A balancer is a piece of shop equipment that helps a technician ensure the tire/wheel assembly’s weight is even and balanced, so it rotates smoothly once mounted onto the vehicle. Once balance is checked and any points of imbalance established, the technician then can add wheel weights to correct any issues.
The most advanced balancing equipment not only checks the tire/wheel assembly for balance, it also shows the technician precisely where and how much weight needs to be added to “balance” the entire assembly. This helps to solve for imbalance and static, quickly showing the technician how to address any conditions that might lead to tire vibration or other drivability concerns once remounted onto the vehicle.
There are three different types of wheel-balancing equipment: dynamic balancers, static balancers and “bubble” balancers.
Most common to professional and high-volume tire service shops are dynamic wheel balancers. These larger, powerful units offer incredible precision, resulting in efficient and high-quality work. They typically are a larger investment than the other two types of balancers.
These heavy-duty machines are designed to recreate the natural movement of a wheel on a vehicle.
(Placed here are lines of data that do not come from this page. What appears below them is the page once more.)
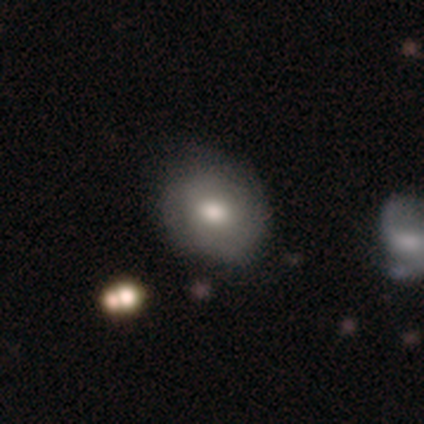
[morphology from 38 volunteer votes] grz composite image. It shows a smooth galaxy with no disk features (53%) that is round (75%). Merging: none (82%).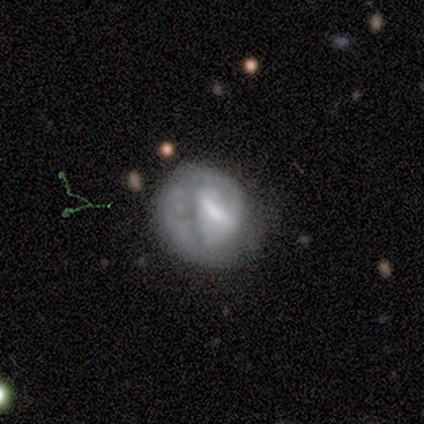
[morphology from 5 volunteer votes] featured or disk 60%, smooth 40%, star or artifact 0%. Down the decision tree: edge-on disk — no (100%); bar — strong (33%, tied with weak and no); spiral arms — no (100%); bulge size — none (67%); merging — major disturbance (60%).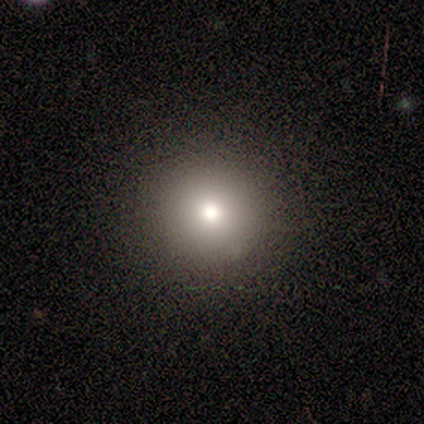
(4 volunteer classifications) A smooth galaxy with no disk features (50%) that is round (100%). Merging: none (100%).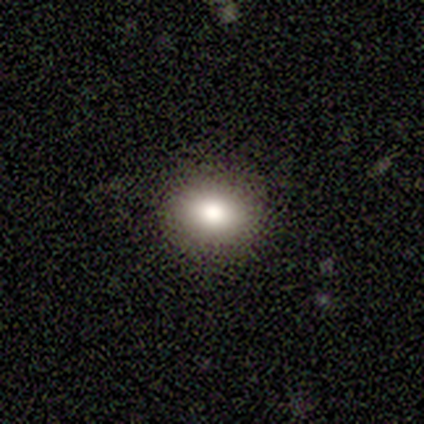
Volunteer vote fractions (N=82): A smooth galaxy with no disk features (80%) that is round (56%). Merging: none (89%).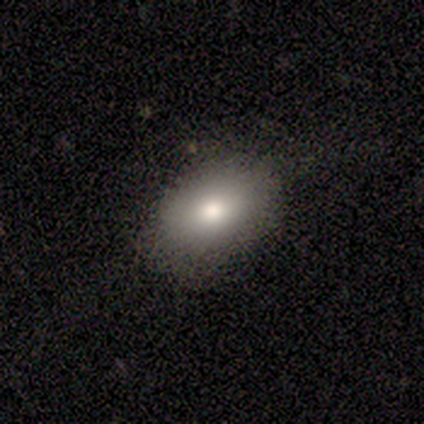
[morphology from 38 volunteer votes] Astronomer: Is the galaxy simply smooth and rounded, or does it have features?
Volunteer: smooth — 76%.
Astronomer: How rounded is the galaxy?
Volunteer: in between — 83%.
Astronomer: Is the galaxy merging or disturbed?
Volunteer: none — 89%.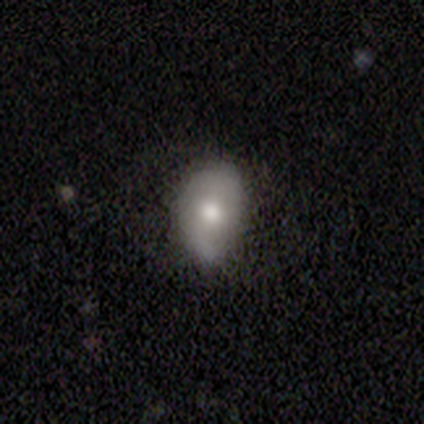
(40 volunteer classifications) smooth_or_featured: smooth (p=0.68) [alt: featured or disk p=0.30]
how_rounded: in between (p=0.81) [alt: round p=0.15]
merging: none (p=0.54) [alt: minor disturbance p=0.44]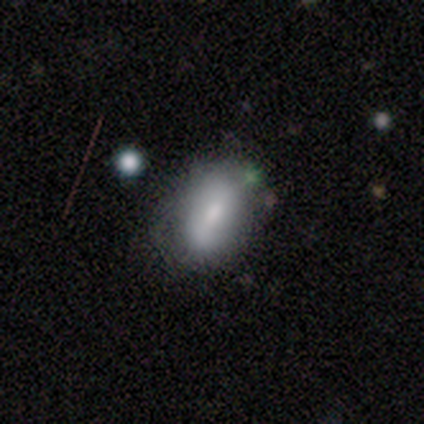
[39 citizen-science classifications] Volunteers were most divided on "merging": none: 58%, minor disturbance: 32%, major disturbance: 5%, merger: 5%. More confident: how rounded — in between (80%); smooth or featured — smooth (64%).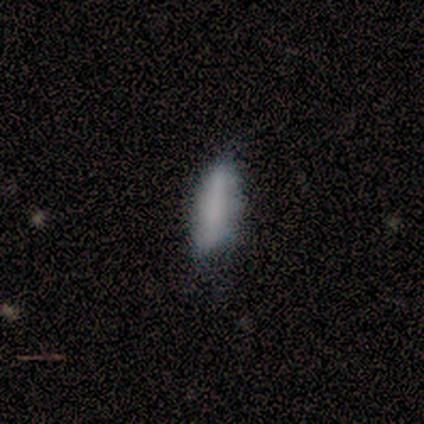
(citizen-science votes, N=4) Smooth or featured? smooth (100%)
How rounded? cigar-shaped (75%)
Merging? none (50%, tied with major disturbance)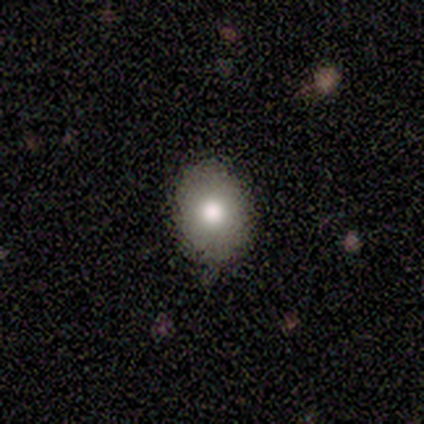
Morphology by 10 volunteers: Overall: smooth (60%; star or artifact 40%). How rounded: in between (83%). Merging: none (83%).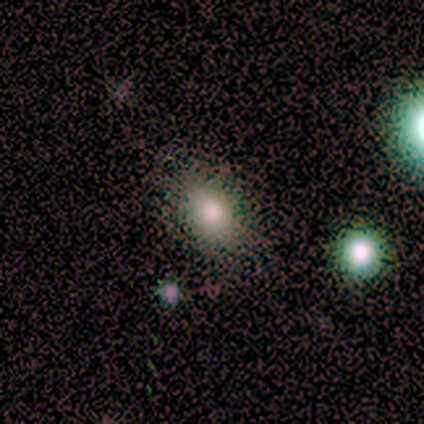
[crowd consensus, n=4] Smooth or featured?
  - smooth: 75% *
  - star or artifact: 25%
  - featured or disk: 0%
How rounded?
  - round: 67% *
  - in between: 33%
  - cigar-shaped: 0%
Merging?
  - none: 67% *
  - merger: 33%
  - minor disturbance: 0%
  - major disturbance: 0%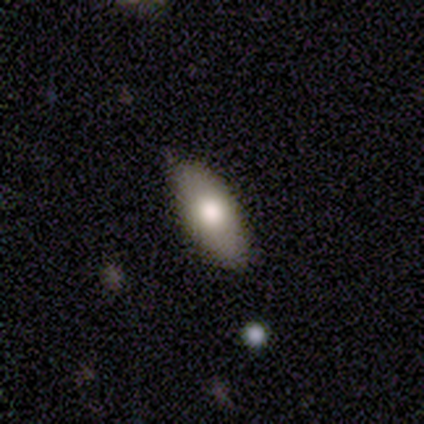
Volunteers were most divided on "how rounded": in between: 77%, cigar-shaped: 20%, round: 3%. More confident: merging — none (89%); smooth or featured — smooth (79%).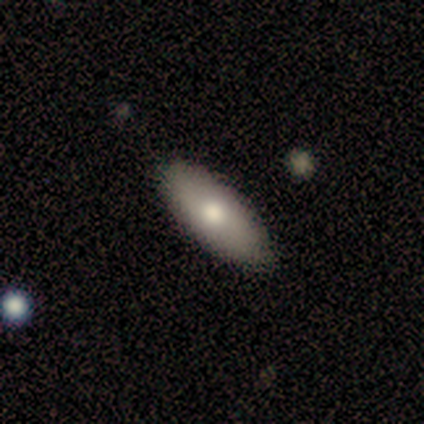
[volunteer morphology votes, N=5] This is likely a smooth galaxy (60%). How rounded: clearly in between (100%). Merging: clearly none (100%).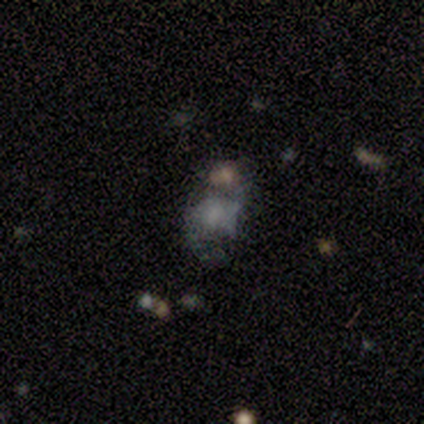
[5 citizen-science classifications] Smooth or featured: featured or disk — 80% (smooth — 20%)
Edge-on disk: no — 100%
Bar: no — 100%
Spiral arms: no — 75% (yes — 25%)
Bulge size: none — 50% (moderate — 25%)
Merging: minor disturbance — 40% (tied with merger — 40%)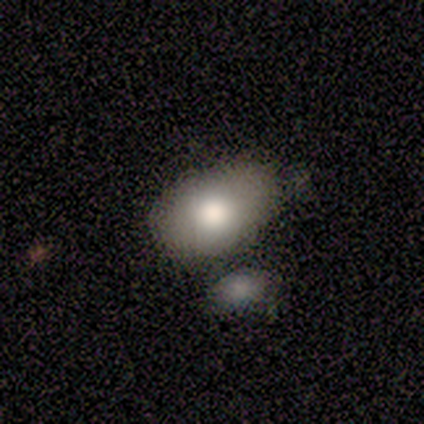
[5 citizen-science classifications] Smooth or featured?
  - smooth: 100% *
  - featured or disk: 0%
  - star or artifact: 0%
How rounded?
  - in between: 100% *
  - round: 0%
  - cigar-shaped: 0%
Merging?
  - none: 40% * (tied)
  - minor disturbance: 40% * (tied)
  - merger: 20%
  - major disturbance: 0%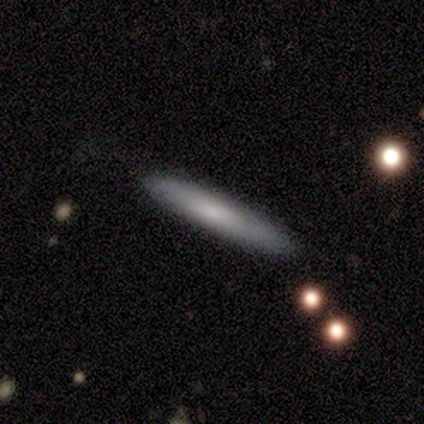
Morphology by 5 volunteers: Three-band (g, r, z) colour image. It shows a smooth galaxy with no disk features (100%) that is cigar-shaped (100%). Merging: none (100%).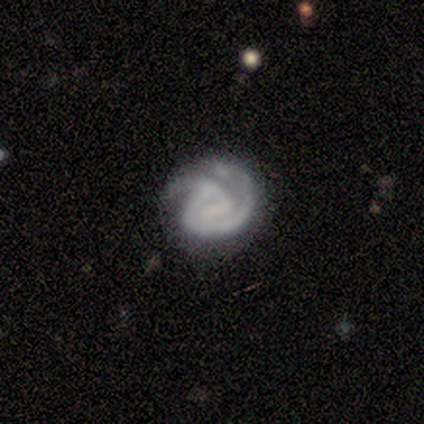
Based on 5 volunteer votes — A featured or disk galaxy (60%) with a strong bar (33%, tied with weak and no), 1 (67%) tight (67%) spiral arms (100%) and no central bulge (100%).

Vote fractions:
- Smooth or featured? featured or disk: 60% / smooth: 40% / star or artifact: 0%
- Edge-on disk? no: 100% / yes: 0%
- Bar? strong: 33% (tied) / weak: 33% (tied) / no: 33% (tied)
- Spiral arms? yes: 100% / no: 0%
- Spiral winding? tight: 67% / medium: 33% / loose: 0%
- Spiral arm count? 1: 67% / 3: 33% / 2: 0% / 4: 0% / more than 4: 0% / can't tell: 0%
- Bulge size? none: 100% / dominant: 0% / large: 0% / moderate: 0% / small: 0%
- Merging? none: 80% / major disturbance: 20% / minor disturbance: 0% / merger: 0%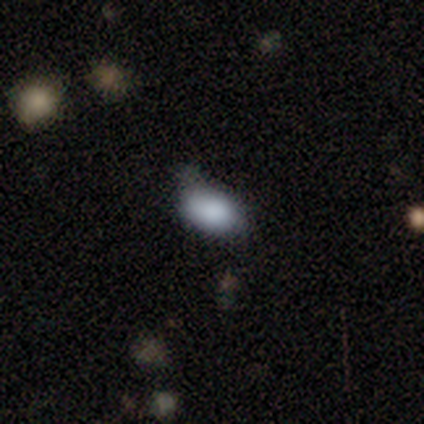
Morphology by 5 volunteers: Smooth or featured?
  - smooth: 80% *
  - featured or disk: 20%
  - star or artifact: 0%
How rounded?
  - in between: 75% *
  - round: 25%
  - cigar-shaped: 0%
Merging?
  - minor disturbance: 60% *
  - none: 40%
  - major disturbance: 0%
  - merger: 0%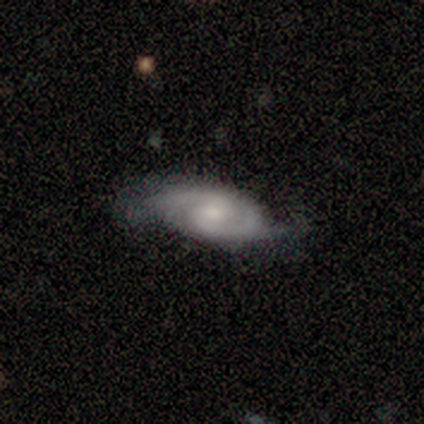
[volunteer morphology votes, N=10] type=featured or disk (100%); edge-on=no (100%); bar=no (60%); spiral arms=yes (90%); winding=medium (56%); arm count=2 (89%); bulge=moderate (60%); merging=none (50%).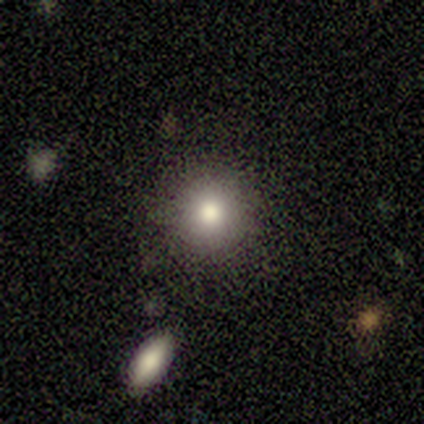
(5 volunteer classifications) Overall: smooth (80%). How rounded: round (100%). Merging: none (100%).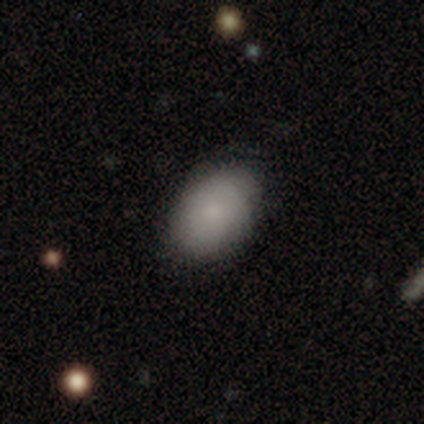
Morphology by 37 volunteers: Q: Smooth or featured?
A: smooth (81%); runner-up: featured or disk (16%)
Q: How rounded?
A: in between (87%); runner-up: round (10%)
Q: Merging?
A: none (78%); runner-up: minor disturbance (22%)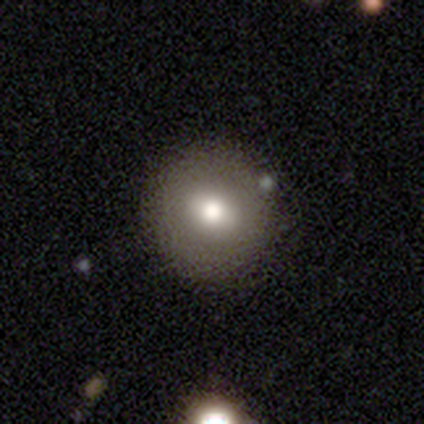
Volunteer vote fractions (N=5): smooth_or_featured: smooth (p=0.60) [alt: featured or disk p=0.20]
how_rounded: round (p=1.00)
merging: none (p=1.00)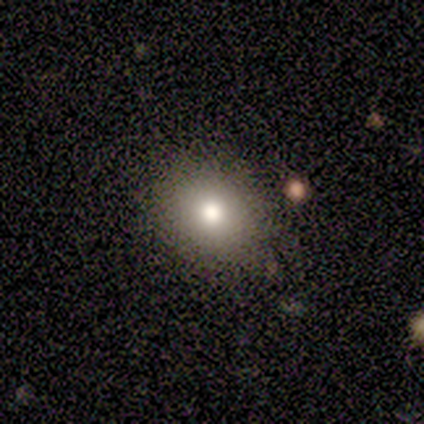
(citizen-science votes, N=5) A smooth galaxy with no disk features (80%) that is round (75%).

Vote fractions:
- Smooth or featured? smooth: 80% / star or artifact: 20% / featured or disk: 0%
- How rounded? round: 75% / in between: 25% / cigar-shaped: 0%
- Merging? none: 100% / minor disturbance: 0% / major disturbance: 0% / merger: 0%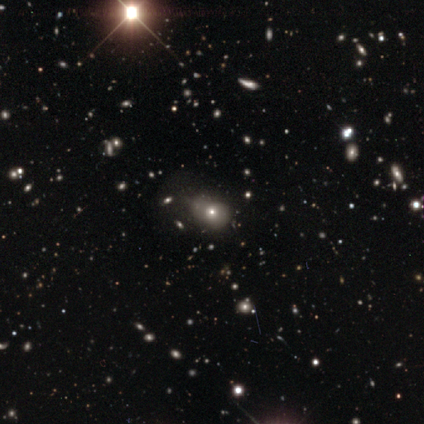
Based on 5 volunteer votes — Volunteers were most divided on "smooth or featured" (2-way tie): smooth: 40%, featured or disk: 40%, star or artifact: 20%; "how rounded" (2-way tie): round: 50%, in between: 50%, cigar-shaped: 0%. More confident: merging — none (75%).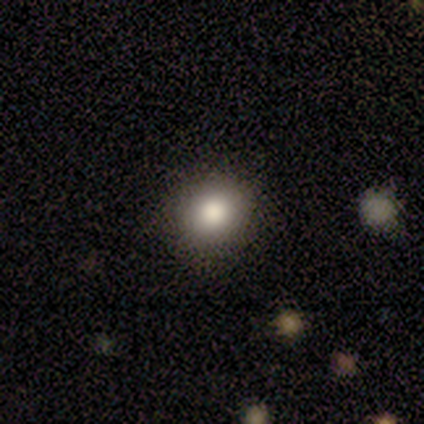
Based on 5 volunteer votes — This is clearly a smooth galaxy (100%). How rounded: clearly round (100%). Merging: clearly none (80%).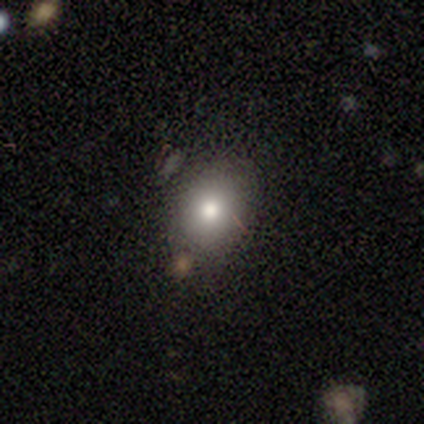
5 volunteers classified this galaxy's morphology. smooth 80%, star or artifact 20%, featured or disk 0%. Down the decision tree: how rounded — round (75%); merging — none (75%).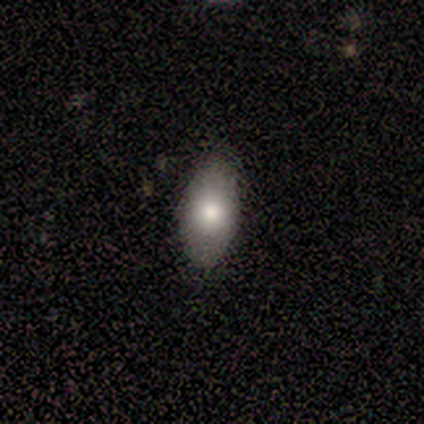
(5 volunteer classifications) Smooth or featured: smooth — 100%
How rounded: in between — 100%
Merging: none — 80% (merger — 20%)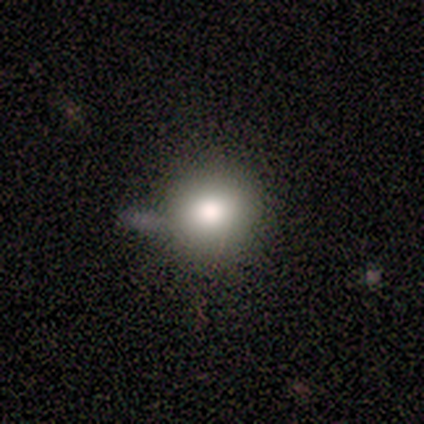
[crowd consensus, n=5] Volunteers were most divided on "smooth or featured": smooth: 60%, featured or disk: 20%, star or artifact: 20%. More confident: how rounded — round (100%); merging — none (75%).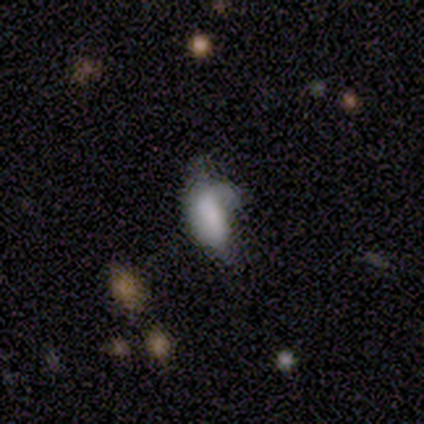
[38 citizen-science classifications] Smooth or featured? smooth (74%)
How rounded? in between (79%)
Merging? minor disturbance (47%)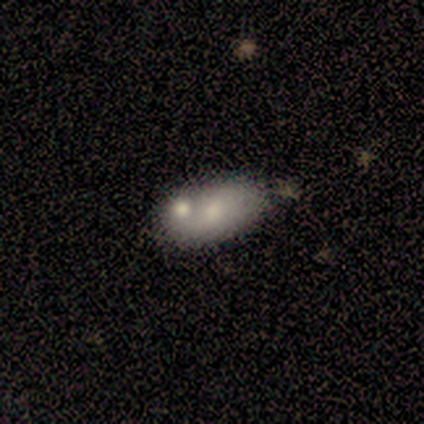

The wheel assembly is placed on a motorized spindle on the balancing equipment, which then is used to simulate the same spinning forces as if the wheel were attached to the vehicle.
Advanced measurement technology allows for more accurate results and better, faster wheel balancing. Different types of dynamic wheel balancers are designed for different sizes and types of tires –- covering outside tire diameters up to 50 inches and more.
Most balancing equipment is designed specific to the type of vehicles serviced, such as passenger, commercial, motorcycle, materials handling and more.
Static wheel balancers are lighter-weight, less-expensive solutions designed to read balance on the tire assembly without moving or spinning the wheel.
The tire is placed on a vertical, non-rotating spindle where its balance is measured through sensors mounted to the spindle assembly. Though a stationary (i.e. static) reading is less accurate and precise than a moving (i.e. dynamic) one, the equipment takes up less space on the shop floor, is portable and easier to work with.
A common type of static balancer is what is called a “bubble” balancer. This type of non-rotating balancer shows the angle of unbalance as indicated by the center bubble in an oil-filled glass sighting gauge.
Bubble balancers can be very portable lightweight solution for wheel balancing, some weighing 15 pounds or less. Though static and bubble balancers are less precise and less expensive than the more advanced dynamic balancers, for shops tight on floor space –- and even tighter on funds to invest in new equipment -- they can be a good an option.